Bring on the Coalition of the Digging

Why are we so focused on the problems Afghanistan’s vast mineral deposits could bring?

Afghanistan’s Mining Minister Waheedullah Shahrani addresses a press conference

The breathtaking news of the latest estimate of the latent mineral wealth of Afghanistan, already partly understood but now confirmed by two systematic aerial surveys conducted in 2006 and 2007, has already been downplayed as a possible force-multiplier of the country’s existing miseries. Huge deposits of iron, copper, cobalt, gold, and lithium (a key ingredient in the manufacture of laptop batteries) could not only intensify the determination of the Taliban and their allies to retake the country and enrich themselves into the bargain; it could also give an incentive to the country’s other enemies: its warlords and its parasitic oligarchs and those among its neighbors who are less choosy about what kind of government the nation ends up having.

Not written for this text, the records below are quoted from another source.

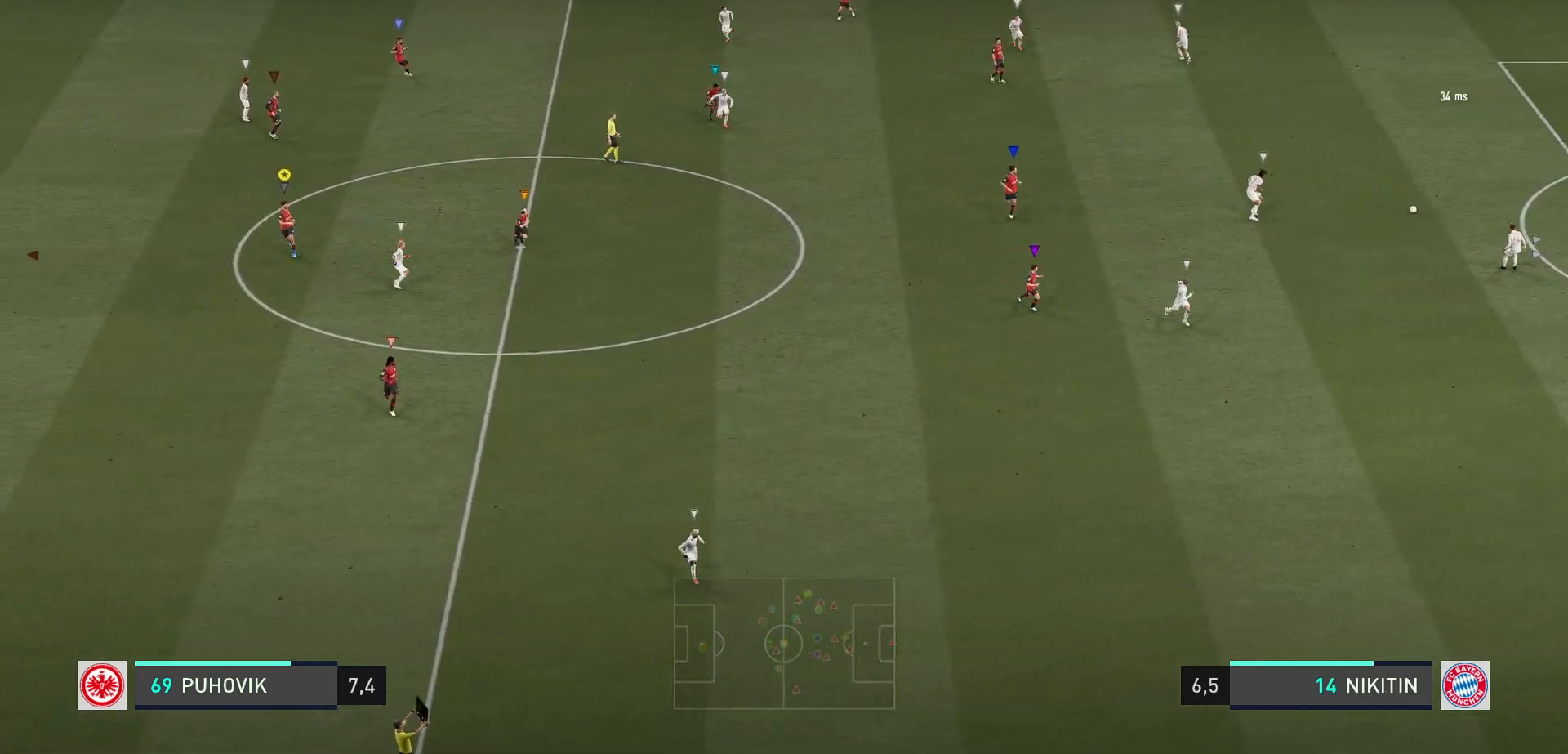
{"dt_ms": 500, "buttons": ["R1"], "left_stick": "down", "right_stick": "center", "events": [[100, "left_stick", "center"], [150, "R1", "down"], [150, "left_stick", "down"], [250, "R2", "down"], [467, "R2", "up"]]}
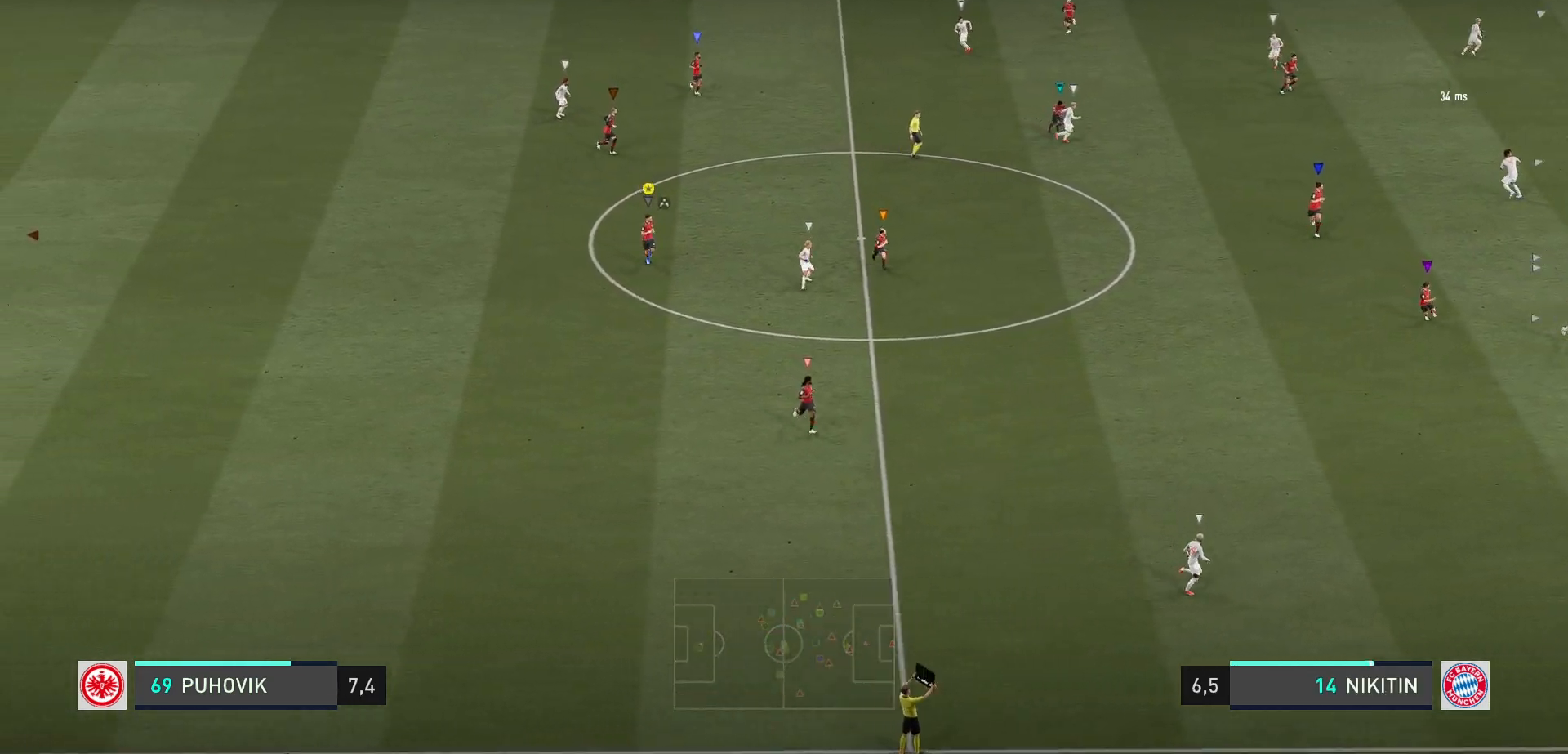
{"dt_ms": 500, "buttons": ["R1"], "left_stick": "down", "right_stick": "center", "events": [[17, "left_stick", "center"], [283, "left_stick", "down"], [317, "R1", "up"], [367, "R1", "down"]]}
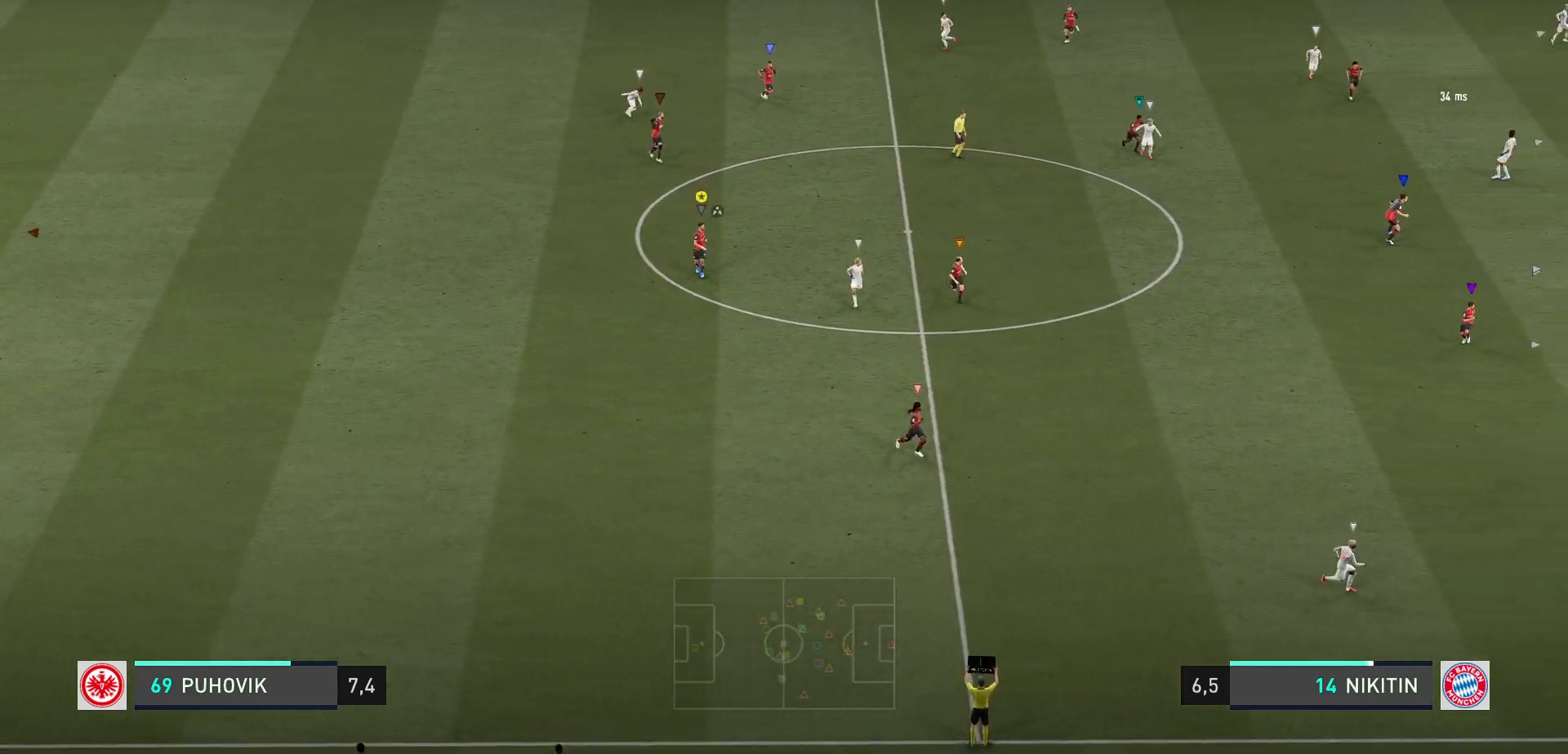
{"dt_ms": 500, "buttons": ["R2"], "left_stick": "down", "right_stick": "center", "events": [[317, "R1", "up"], [317, "X", "down"], [383, "X", "up"], [483, "R2", "down"]]}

Indeed, it was only a short while ago that the Afghan minister of mines was removed, under U.S. pressure, for allegedly taking a $30 million bribe to steer an enormous copper-extraction deal to China, a country whose resource imperialism is already a disgrace everywhere from North Korea to Darfur.

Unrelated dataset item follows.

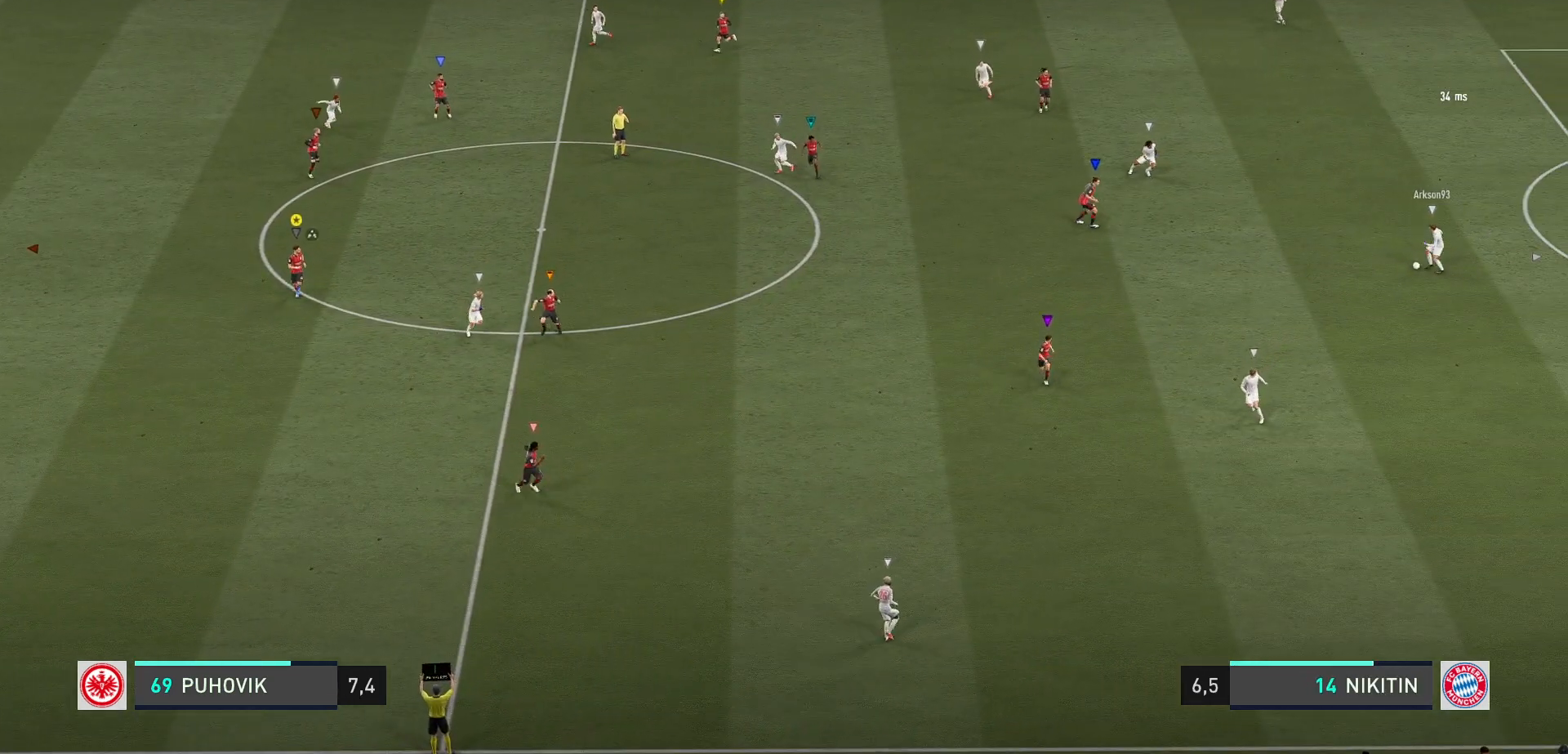
{"dt_ms": 1000, "buttons": ["R2"], "left_stick": "center", "right_stick": "center"}
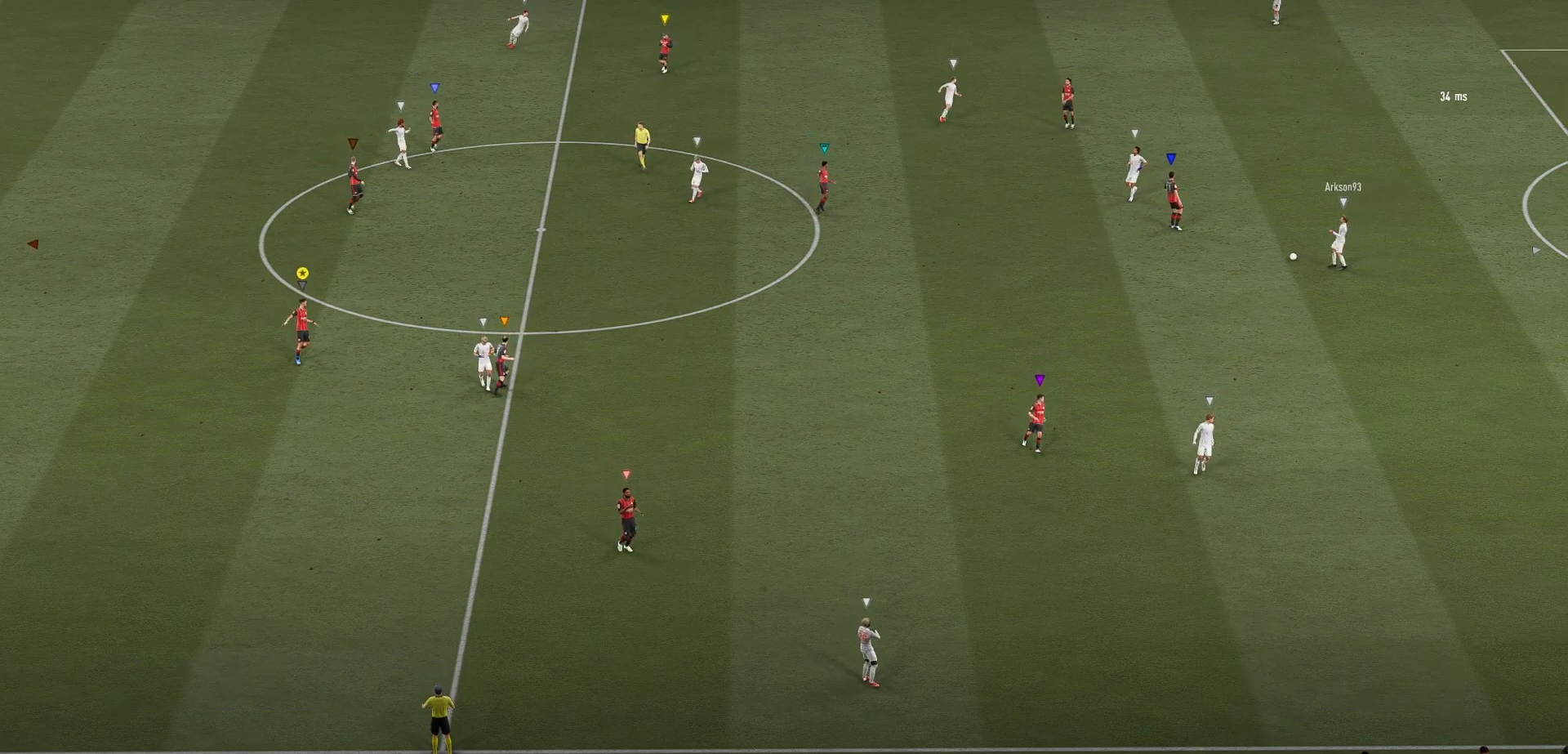
{"dt_ms": 500, "buttons": ["R2"], "left_stick": "center", "right_stick": "center", "events": [[167, "left_stick", "right"], [183, "R2", "up"], [400, "left_stick", "center"], [417, "R2", "down"]]}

The story of countries that are poor because they are rich is an old one: The Congo has been a scandalous example since the time of its private ownership by the Belgian royal family in the 19th century, and to the list of nations subject to depredation by resource exploitation one could also add Haiti, Angola, India, and (to be fair) China. Afghanistan has no infrastructure or professional civil service, no tradition of extractive industry, and no mechanism for sharing resources among its wildly discrepant provinces and regions. A Klondike beyond the Khyber could be the last thing it needs.

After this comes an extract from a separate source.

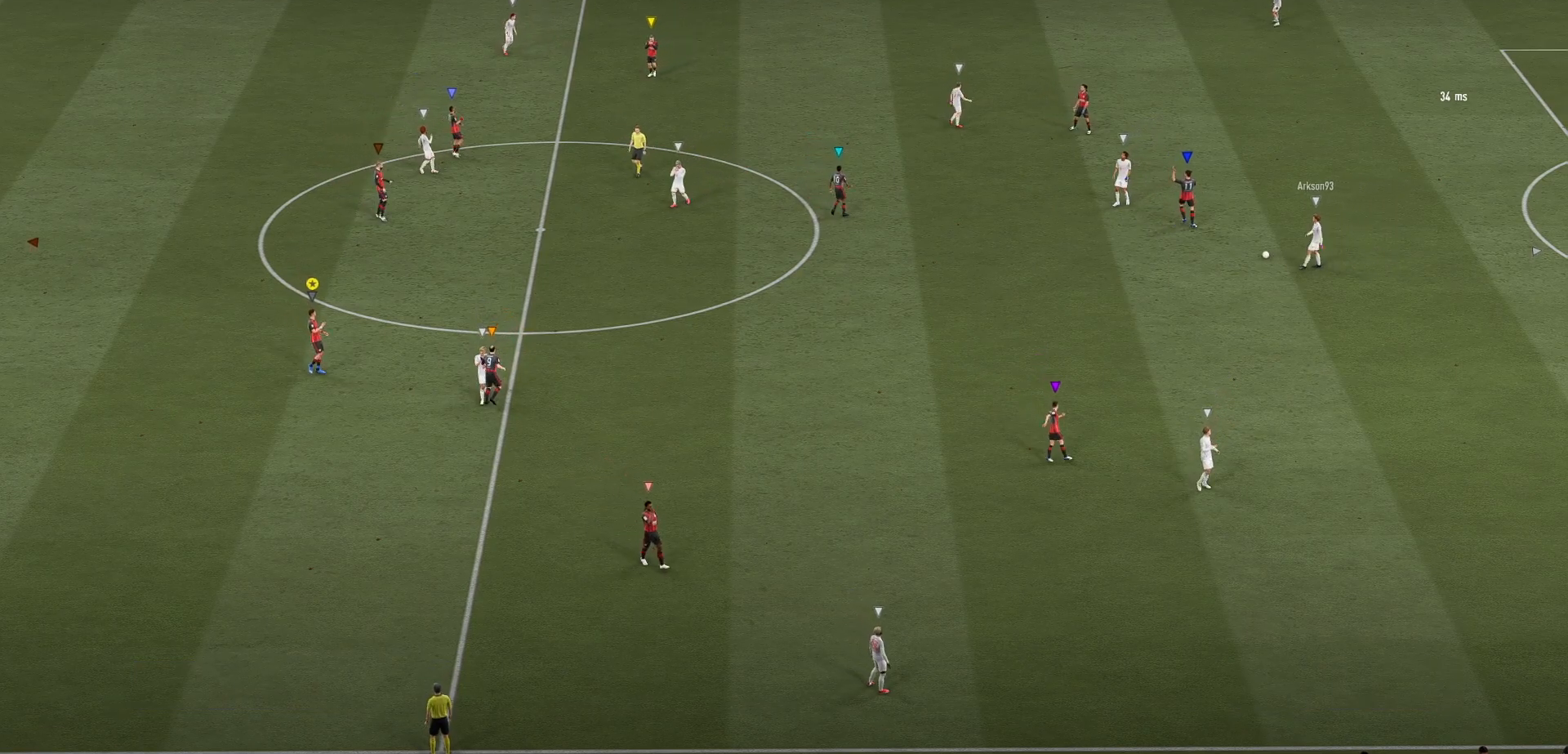
{"dt_ms": 500, "buttons": [], "left_stick": "center", "right_stick": "center", "events": [[150, "R2", "up"]]}
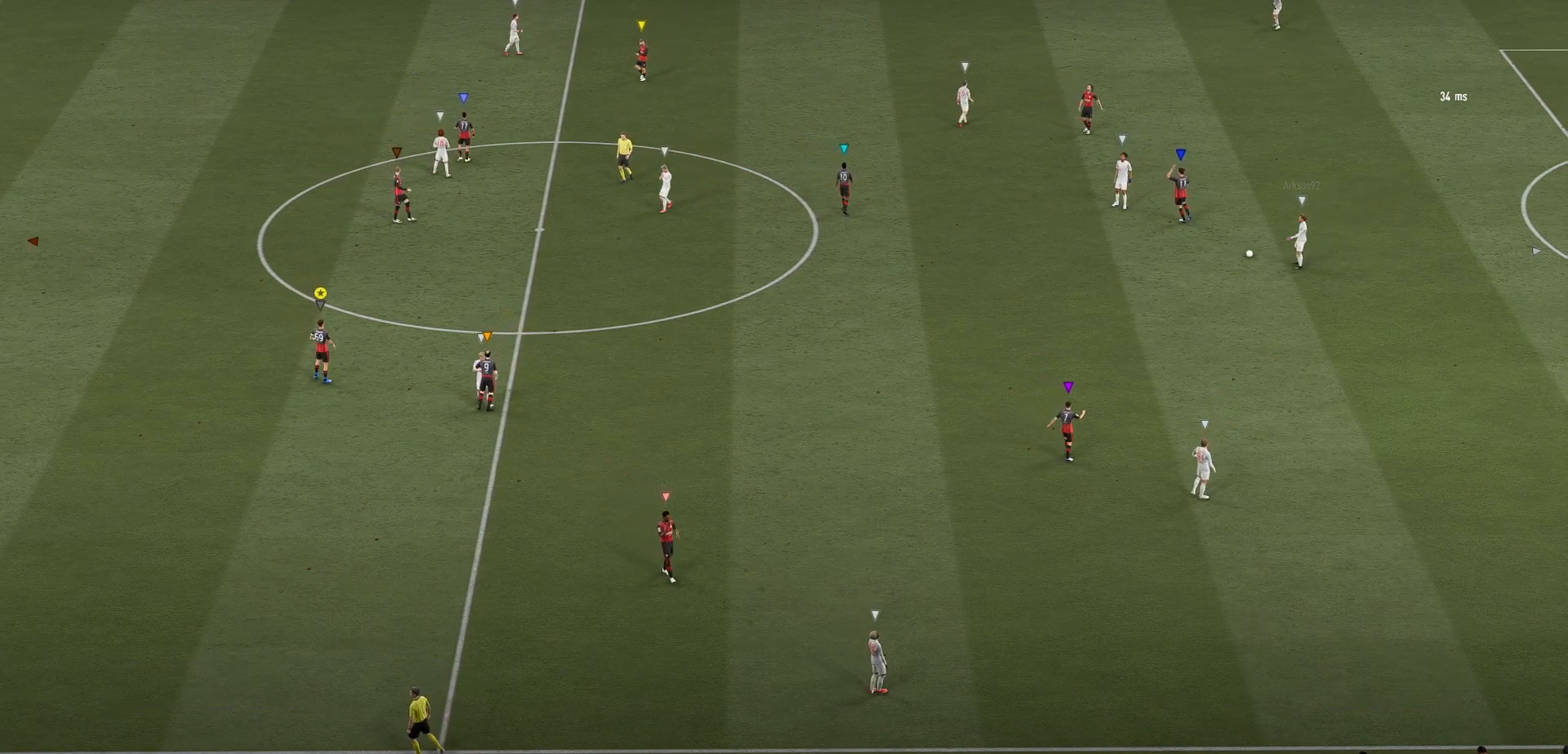
{"dt_ms": 500, "buttons": [], "left_stick": "center", "right_stick": "center", "events": []}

Still. This is at least a trillion-dollar national-resource treasure in a country that so far has had a GDP with scarcely any pulse. The governments of NATO—which include countries with vast experience in mining, from Germany to Canada and from Britain to the United States—have had almost no real work to do on the economic front except to distribute aid, itself often a cause of resentment, and waste time trying to “interdict” Afghanistan’s only other existing resource, which is opium. Is it conceivable that such an alliance of earth-moving and digging powers could not at last find something genuinely constructive to do in a country where they already have a U.N. mandate for rebuilding and reconstruction? It is true that the Afghan parliament and government have no tradition of oversight, but the parliaments and press and NGOs of the alliance can be pushed to ensure that this is not a mere gouging exercise of the sort in which China likes to engage and that the Afghan people are the main beneficiaries. It seems too good an opportunity to pass up. It also seems like an opportunity far too important to be left in the tender hands of the Taliban.

It would be important to know, as with the vast new discoveries of oil in Iraq, how these deposits are distributed among the regions and ethnicities. There are many successful and well-organized Afghan groups—the Tajiks, for example, and the Hazara—who truly hate the Taliban and would leap at the chance to develop and enrich their areas and strengthen their peoples. There are also many Pashtuns who see the Taliban as the stealth agents of Pakistani colonization that they actually are. The idea of a dignified and economically staunch Afghanistan also possesses huge appeal to the large number of qualified but underemployed Afghan professionals, many of whom returned home after decades of war and barbarism.

It was also encouraging to see, a few days after the new surveys were announced, that the new Afghan minister of mines, Wahidullah Shahrani, issued an invitation to his Indian counterpart B.K. Handique. India already trains Afghan geologists in Hyderabad and supports and finances a wide range of infrastructural projects in Afghanistan; a closer tie between the two countries’ geological surveys could do nothing but good. As I never cease to point out, India was fighting the Taliban and al-Qaida before we were and will continue to fight them even if we ever make the cowardly decision to withdraw. India is also a huge, prosperous, secular, and multiethnic democracy with very sophisticated armed forces; it is the natural ally of the United States in the region—as opposed to the ever- protean Pakistanis—and also the natural counterweight to the ambitions of China. It additionally has a renowned mining sector. The planned development of Afghanistan’s mineral resources provides an almost ideal occasion for deepening and extending this alliance.

It will, of course, be a long time until any of the benefits of this discovery can be tangibly experienced. But it does in the meantime offer the somewhat rare commodity of hope and gives some sense of direction to an engagement that often seems to be foundering. Can any serious Afghan, however suspicious of the West, wish to see his country’s patrimony put into the trust of a gang of medieval hand-loppers and blinders of women? Can any serious non-Afghan not hope to see the country emancipated, not just from local theocrats and imported jihadists, but from the centuries of poverty and stagnation that have afflicted and underdeveloped it? President Barack Obama could make an excellent and reasoned geopolitical speech on this, appealing to the Congress and to the United Nations. I wonder if he will decide to do so. Meanwhile the peaceniks can have themselves a new slogan: “No Blood for Lithium.”